Passage to read:
• • •

Mancini moved permanently to Rome in 1883. In the following decades his inability to manage his affairs limited him to a precarious existence even as he developed new techniques: the use of the gratìcola (or perspective grid), radically thick impastos, and the inclusion of glass, metal foil, and other materials on the surfaces of his paintings. Nevertheless, he garnered the support of a cadre of European and American patrons and artists, and the turn of the century brought growing critical acclaim and acceptance of his work. John Singer Sargent is said to have called Mancini the "greatest living painter." Mancini contributed paintings to the Venice Biennale and other respected exhibitions in Europe, and by the time of his death in Italy in 1930, he had assumed the status of a national hero.


Mancini invented a number of highly personal working methods. One was a device he called the gratìcola--or perspective grid--made of a wooden frame with strings stretched across in all directions. One such frame was placed in front of the subject, while another was placed against the canvas in use. Mancini described this mysterious apparatus variously as a means to obtain the exact perspective of his painted objects or to capture the important element of tone. Very often the artist allowed the marks of the gratìcola strings to show in the finished painting, sometimes subtly, but at other times quite aggressively. In extreme cases these grid marks impart a textured, almost quilted decorative quality to the painted surface.

• • •

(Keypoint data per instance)
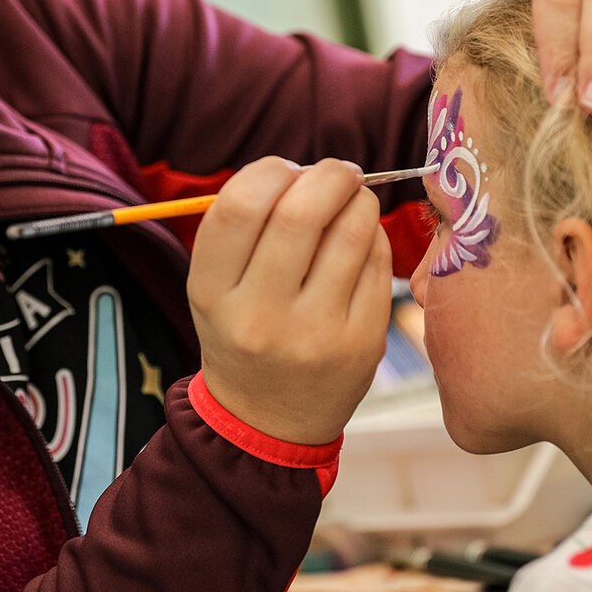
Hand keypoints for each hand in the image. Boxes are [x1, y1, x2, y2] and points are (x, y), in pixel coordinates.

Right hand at [187, 157, 392, 444]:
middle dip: (328, 174)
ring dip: (359, 199)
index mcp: (213, 294)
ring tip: (352, 201)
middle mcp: (260, 316)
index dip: (271, 171)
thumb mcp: (216, 287)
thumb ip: (246, 226)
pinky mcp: (362, 342)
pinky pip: (379, 261)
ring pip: (352, 231)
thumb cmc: (243, 330)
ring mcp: (316, 333)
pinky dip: (374, 235)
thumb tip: (307, 169)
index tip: (286, 172)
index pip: (238, 206)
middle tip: (337, 173)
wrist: (267, 421)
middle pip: (301, 212)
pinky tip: (361, 242)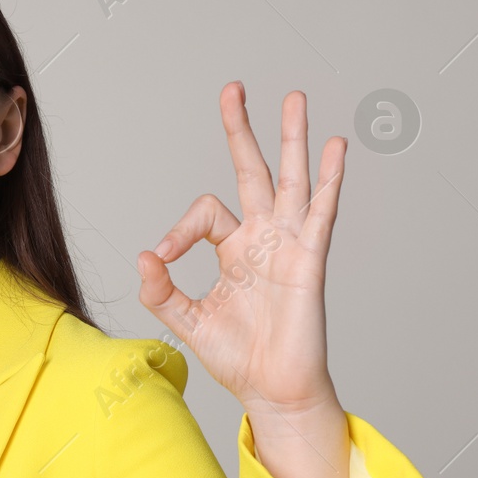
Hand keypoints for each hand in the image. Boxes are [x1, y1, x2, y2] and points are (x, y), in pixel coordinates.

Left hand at [135, 83, 345, 419]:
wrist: (272, 389)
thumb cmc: (237, 356)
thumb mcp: (186, 320)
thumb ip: (161, 290)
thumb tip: (142, 256)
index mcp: (232, 248)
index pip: (202, 213)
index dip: (176, 232)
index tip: (160, 263)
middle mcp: (262, 237)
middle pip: (250, 170)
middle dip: (241, 130)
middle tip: (233, 88)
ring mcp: (289, 244)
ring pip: (290, 179)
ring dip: (292, 138)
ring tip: (294, 97)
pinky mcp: (310, 260)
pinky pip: (320, 212)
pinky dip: (329, 179)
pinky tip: (334, 147)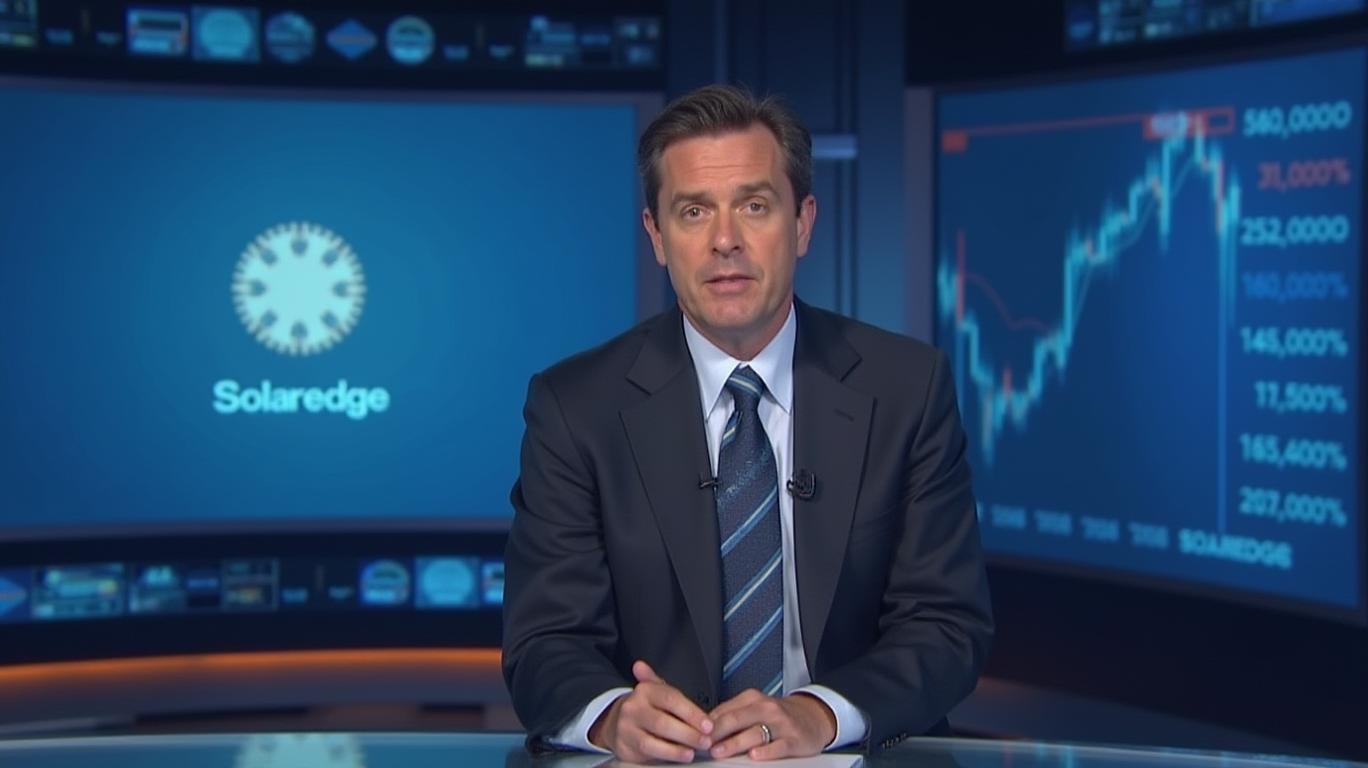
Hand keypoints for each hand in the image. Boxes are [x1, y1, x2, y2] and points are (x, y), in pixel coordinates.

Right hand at [587, 661, 714, 762]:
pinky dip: (665, 756)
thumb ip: (660, 683)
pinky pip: (646, 754)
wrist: (617, 723)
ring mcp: (626, 729)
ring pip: (652, 741)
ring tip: (693, 752)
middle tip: (706, 741)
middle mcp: (633, 708)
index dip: (691, 713)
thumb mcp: (655, 691)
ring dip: (676, 749)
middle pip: (662, 722)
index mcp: (645, 691)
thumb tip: (640, 665)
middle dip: (688, 734)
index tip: (708, 725)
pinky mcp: (624, 747)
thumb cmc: (647, 708)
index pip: (670, 700)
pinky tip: (679, 757)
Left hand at [706, 690, 836, 760]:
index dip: (707, 724)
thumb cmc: (777, 716)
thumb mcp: (754, 708)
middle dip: (717, 732)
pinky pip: (779, 746)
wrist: (812, 716)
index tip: (694, 734)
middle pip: (737, 719)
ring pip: (755, 733)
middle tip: (703, 744)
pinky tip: (754, 756)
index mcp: (752, 699)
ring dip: (734, 743)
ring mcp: (781, 724)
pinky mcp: (794, 739)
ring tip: (719, 752)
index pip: (725, 710)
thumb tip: (704, 728)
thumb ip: (731, 715)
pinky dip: (766, 752)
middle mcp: (766, 708)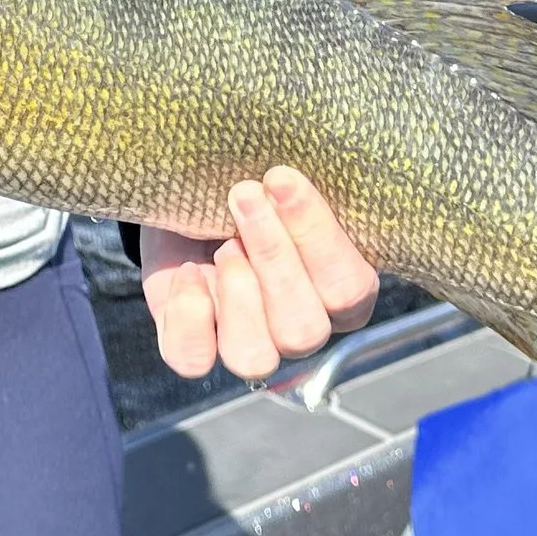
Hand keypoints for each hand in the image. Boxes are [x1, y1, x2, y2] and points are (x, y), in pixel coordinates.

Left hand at [140, 168, 378, 383]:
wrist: (195, 193)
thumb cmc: (253, 184)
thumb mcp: (281, 181)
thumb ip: (301, 191)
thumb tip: (295, 177)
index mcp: (342, 292)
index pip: (348, 288)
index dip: (316, 236)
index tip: (280, 178)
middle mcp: (301, 329)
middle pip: (304, 329)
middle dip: (272, 256)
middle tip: (243, 194)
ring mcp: (249, 346)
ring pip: (254, 357)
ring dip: (237, 293)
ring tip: (223, 245)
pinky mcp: (194, 347)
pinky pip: (193, 358)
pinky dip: (188, 313)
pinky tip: (188, 270)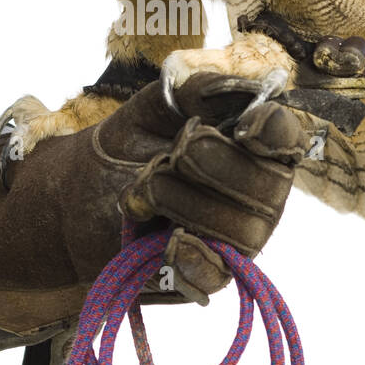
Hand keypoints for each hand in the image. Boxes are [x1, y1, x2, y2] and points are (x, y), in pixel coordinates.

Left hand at [0, 72, 311, 326]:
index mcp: (254, 148)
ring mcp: (235, 241)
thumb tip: (244, 87)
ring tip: (142, 188)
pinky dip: (193, 255)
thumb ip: (197, 88)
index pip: (288, 138)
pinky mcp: (205, 277)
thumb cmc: (127, 146)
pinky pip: (218, 274)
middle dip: (212, 163)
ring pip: (240, 229)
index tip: (244, 124)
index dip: (275, 129)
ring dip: (182, 200)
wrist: (76, 195)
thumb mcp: (155, 104)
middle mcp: (258, 196)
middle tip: (171, 152)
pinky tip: (168, 239)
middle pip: (269, 186)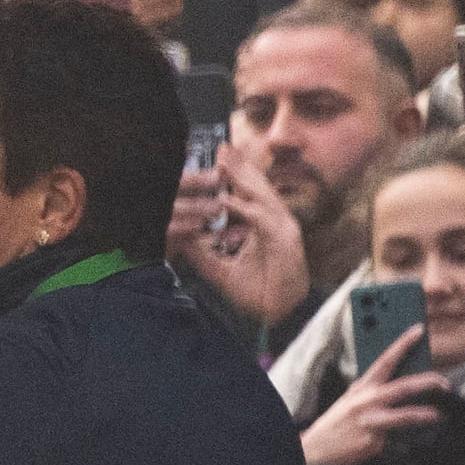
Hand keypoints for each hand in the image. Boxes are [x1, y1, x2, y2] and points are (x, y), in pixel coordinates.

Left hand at [164, 139, 305, 328]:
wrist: (279, 316)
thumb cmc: (256, 293)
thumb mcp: (220, 268)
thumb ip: (202, 252)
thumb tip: (180, 238)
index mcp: (266, 226)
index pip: (251, 194)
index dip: (238, 175)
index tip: (221, 159)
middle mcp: (278, 223)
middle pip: (258, 188)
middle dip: (240, 167)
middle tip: (223, 147)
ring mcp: (284, 231)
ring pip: (263, 197)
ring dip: (243, 178)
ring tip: (226, 162)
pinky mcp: (285, 242)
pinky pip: (262, 220)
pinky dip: (245, 208)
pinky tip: (228, 199)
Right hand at [305, 324, 450, 464]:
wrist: (313, 451)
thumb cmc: (337, 424)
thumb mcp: (352, 402)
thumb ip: (374, 392)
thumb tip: (405, 386)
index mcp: (360, 389)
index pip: (384, 360)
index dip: (402, 344)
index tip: (418, 330)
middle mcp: (365, 402)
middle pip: (402, 387)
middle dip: (427, 382)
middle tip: (444, 382)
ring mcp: (369, 422)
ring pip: (404, 415)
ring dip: (423, 415)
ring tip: (437, 415)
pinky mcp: (372, 441)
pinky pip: (395, 439)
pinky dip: (397, 442)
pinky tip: (391, 443)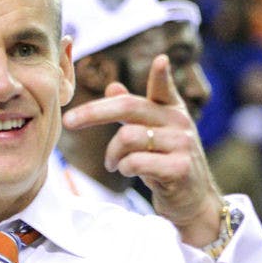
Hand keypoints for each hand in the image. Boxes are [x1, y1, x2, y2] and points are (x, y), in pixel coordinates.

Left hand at [62, 54, 222, 246]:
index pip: (164, 89)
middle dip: (94, 112)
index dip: (161, 76)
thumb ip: (133, 113)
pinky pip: (136, 162)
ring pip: (127, 137)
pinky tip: (126, 172)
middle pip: (129, 107)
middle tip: (69, 121)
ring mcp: (182, 145)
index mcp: (171, 111)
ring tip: (113, 164)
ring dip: (112, 154)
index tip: (161, 60)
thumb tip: (113, 86)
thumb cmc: (166, 164)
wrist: (192, 202)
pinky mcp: (179, 168)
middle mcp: (179, 123)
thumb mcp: (151, 136)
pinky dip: (123, 168)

• • •

Tasks to complete:
[A] In the passage on Mancini, what was the gratìcola made of?
[B] Please resume the passage on Mancini from its final sentence onward.
This material stands apart from the passage on Mancini.

Responses by item number:
[A] A wooden frame with strings stretched across in all directions.

[B]
Those who actually witnessed Mancini in the act of painting never forgot the experience, particularly the unusual procedures first observed in connection with the artist's first mental crisis. Eyewitness accounts of his working methods convey a sense of intense--even harrowing--involvement, as described by a visitor to his studio:
There at the back, before a little table on which I see scattered an infinity of bric a brac, cloth flowers, embalmed stuffed birds, an inexpensive doll, there is the model Aurelia, an insignificant type of woman with olive complexion and an aquiline nose. She was posing as a vendor. Mancini, in shirt sleeves, extremely nervous, bustled about delivering brush strokes, that resembled blows of a whip, onto a canvas supported on the back of a chair. He snorted, he muttered to himself, he cursed at the model who wasn't able to remain still, then he quickly distanced himself from the subject and bent down on his knees. Plump and not too flexible as he was, he stooped down and withdrew from his pocket binoculars which he used to view her in reverse. All of this while panting out of breath, and raving like someone obsessed.

To complete the scene, Mancini's doddering father, stood off to the side interrupting him the whole time with constant chatter. "Anto," he said over and over again, "Anto, let's go to dinner."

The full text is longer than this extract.